§ Work to complete: Character for character, transcribe the entries below, minus the images.
━━━━━━━━━━━━━━━━━━━━━━━━━━━━━━
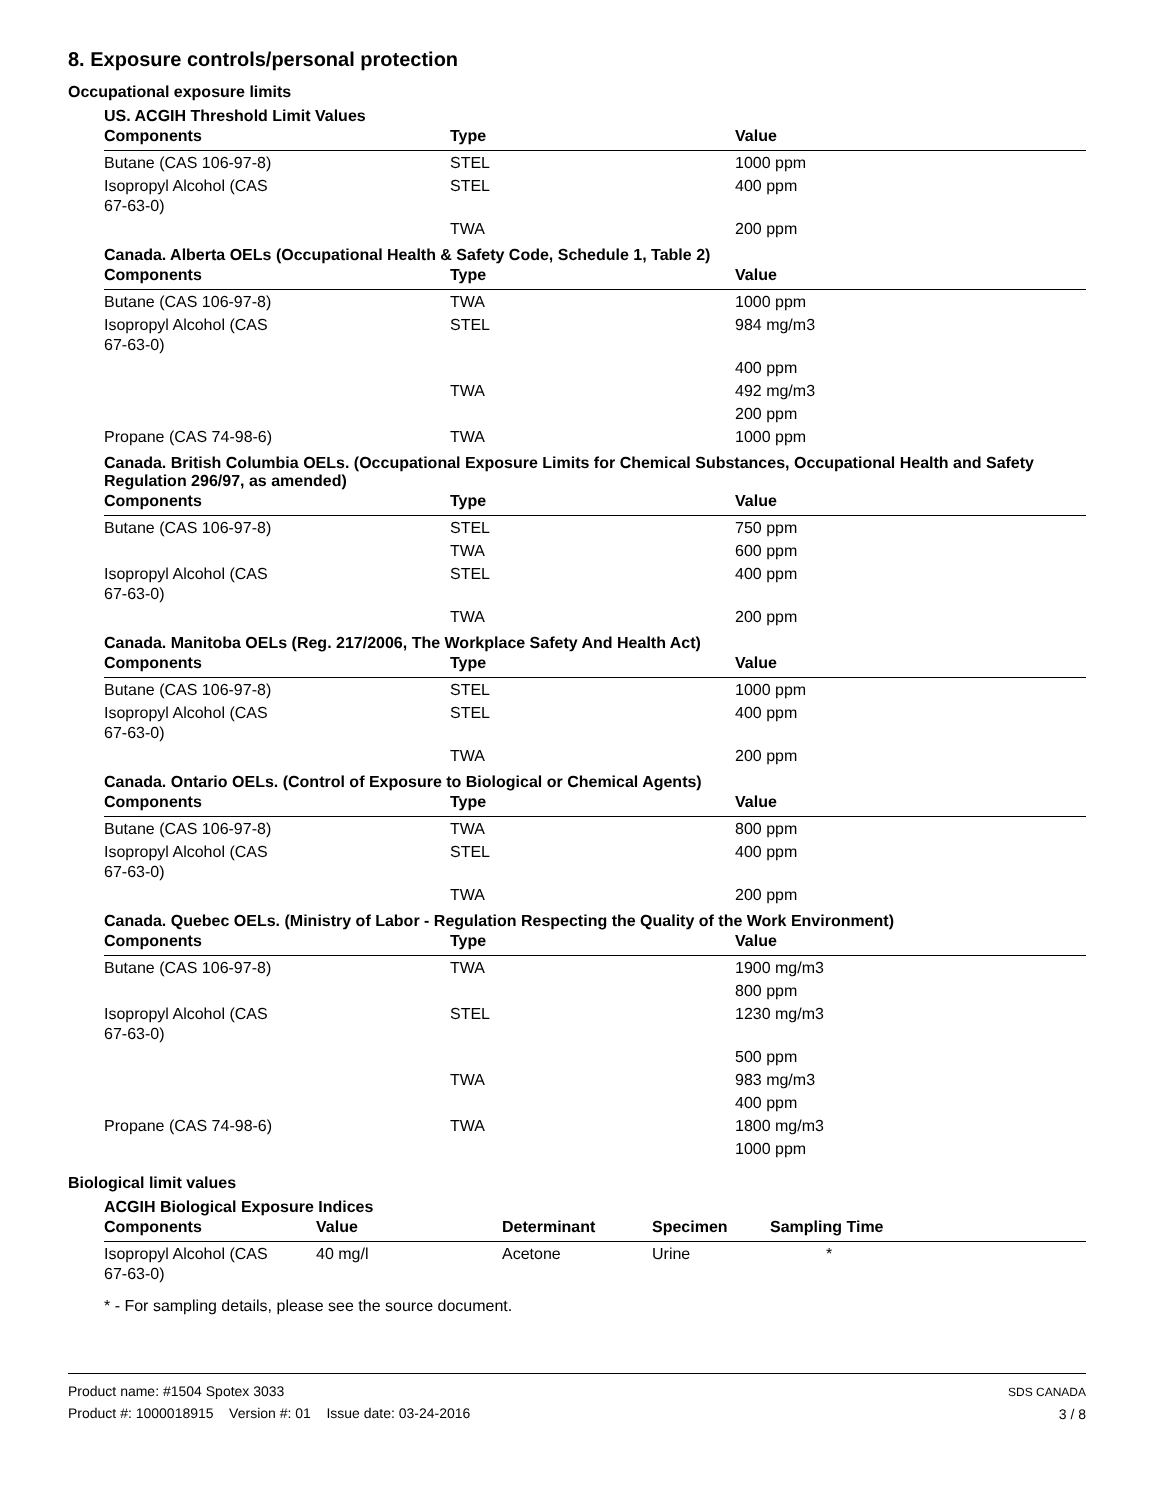8. Exposure controls/personal protection
Occupational exposure limits
US. ACGIH Threshold Limit Values
| Components | Type | Value |
| --- | --- | --- |
| Butane (CAS 106-97-8) | STEL | 1000 ppm |
| Isopropyl Alcohol (CAS 67-63-0) | STEL | 400 ppm |
| | TWA | 200 ppm |
Canada. Alberta OELs (Occupational Health & Safety Code, Schedule 1, Table 2)
| Components | Type | Value |
| --- | --- | --- |
| Butane (CAS 106-97-8) | TWA | 1000 ppm |
| Isopropyl Alcohol (CAS 67-63-0) | STEL | 984 mg/m3 |
| | | 400 ppm |
| | TWA | 492 mg/m3 |
| | | 200 ppm |
| Propane (CAS 74-98-6) | TWA | 1000 ppm |
Canada. British Columbia OELs. (Occupational Exposure Limits for Chemical Substances, Occupational Health and Safety Regulation 296/97, as amended)
| Components | Type | Value |
| --- | --- | --- |
| Butane (CAS 106-97-8) | STEL | 750 ppm |
| | TWA | 600 ppm |
| Isopropyl Alcohol (CAS 67-63-0) | STEL | 400 ppm |
| | TWA | 200 ppm |
Canada. Manitoba OELs (Reg. 217/2006, The Workplace Safety And Health Act)
| Components | Type | Value |
| --- | --- | --- |
| Butane (CAS 106-97-8) | STEL | 1000 ppm |
| Isopropyl Alcohol (CAS 67-63-0) | STEL | 400 ppm |
| | TWA | 200 ppm |
Canada. Ontario OELs. (Control of Exposure to Biological or Chemical Agents)
| Components | Type | Value |
| --- | --- | --- |
| Butane (CAS 106-97-8) | TWA | 800 ppm |
| Isopropyl Alcohol (CAS 67-63-0) | STEL | 400 ppm |
| | TWA | 200 ppm |
Canada. Quebec OELs. (Ministry of Labor - Regulation Respecting the Quality of the Work Environment)
| Components | Type | Value |
| --- | --- | --- |
| Butane (CAS 106-97-8) | TWA | 1900 mg/m3 |
| | | 800 ppm |
| Isopropyl Alcohol (CAS 67-63-0) | STEL | 1230 mg/m3 |
| | | 500 ppm |
| | TWA | 983 mg/m3 |
| | | 400 ppm |
| Propane (CAS 74-98-6) | TWA | 1800 mg/m3 |
| | | 1000 ppm |
Biological limit values
ACGIH Biological Exposure Indices
| Components | Value | Determinant | Specimen | Sampling Time |
| --- | --- | --- | --- | --- |
| Isopropyl Alcohol (CAS 67-63-0) | 40 mg/l | Acetone | Urine | * |
* - For sampling details, please see the source document.
Product name: #1504 Spotex 3033
Product #: 1000018915 Version #: 01 Issue date: 03-24-2016
SDS CANADA
3 / 8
━━━━━━━━━━━━━━━━━━━━━━━━━━━━━━
§ Exercise response:
8. Exposure controls/personal protection
Occupational exposure limits
US. ACGIH Threshold Limit Values
| Components | Type | Value |
| --- | --- | --- |
| Butane (CAS 106-97-8) | STEL | 1000 ppm |
| Isopropyl Alcohol (CAS 67-63-0) | STEL | 400 ppm |
| | TWA | 200 ppm |
Canada. Alberta OELs (Occupational Health & Safety Code, Schedule 1, Table 2)
| Components | Type | Value |
| --- | --- | --- |
| Butane (CAS 106-97-8) | TWA | 1000 ppm |
| Isopropyl Alcohol (CAS 67-63-0) | STEL | 984 mg/m3 |
| | | 400 ppm |
| | TWA | 492 mg/m3 |
| | | 200 ppm |
| Propane (CAS 74-98-6) | TWA | 1000 ppm |
Canada. British Columbia OELs. (Occupational Exposure Limits for Chemical Substances, Occupational Health and Safety Regulation 296/97, as amended)
| Components | Type | Value |
| --- | --- | --- |
| Butane (CAS 106-97-8) | STEL | 750 ppm |
| | TWA | 600 ppm |
| Isopropyl Alcohol (CAS 67-63-0) | STEL | 400 ppm |
| | TWA | 200 ppm |
Canada. Manitoba OELs (Reg. 217/2006, The Workplace Safety And Health Act)
| Components | Type | Value |
| --- | --- | --- |
| Butane (CAS 106-97-8) | STEL | 1000 ppm |
| Isopropyl Alcohol (CAS 67-63-0) | STEL | 400 ppm |
| | TWA | 200 ppm |
Canada. Ontario OELs. (Control of Exposure to Biological or Chemical Agents)
| Components | Type | Value |
| --- | --- | --- |
| Butane (CAS 106-97-8) | TWA | 800 ppm |
| Isopropyl Alcohol (CAS 67-63-0) | STEL | 400 ppm |
| | TWA | 200 ppm |
Canada. Quebec OELs. (Ministry of Labor - Regulation Respecting the Quality of the Work Environment)
| Components | Type | Value |
| --- | --- | --- |
| Butane (CAS 106-97-8) | TWA | 1900 mg/m3 |
| | | 800 ppm |
| Isopropyl Alcohol (CAS 67-63-0) | STEL | 1230 mg/m3 |
| | | 500 ppm |
| | TWA | 983 mg/m3 |
| | | 400 ppm |
| Propane (CAS 74-98-6) | TWA | 1800 mg/m3 |
| | | 1000 ppm |
Biological limit values
ACGIH Biological Exposure Indices
| Components | Value | Determinant | Specimen | Sampling Time |
| --- | --- | --- | --- | --- |
| Isopropyl Alcohol (CAS 67-63-0) | 40 mg/l | Acetone | Urine | * |
* - For sampling details, please see the source document.
Product name: #1504 Spotex 3033
Product #: 1000018915 Version #: 01 Issue date: 03-24-2016
SDS CANADA
3 / 8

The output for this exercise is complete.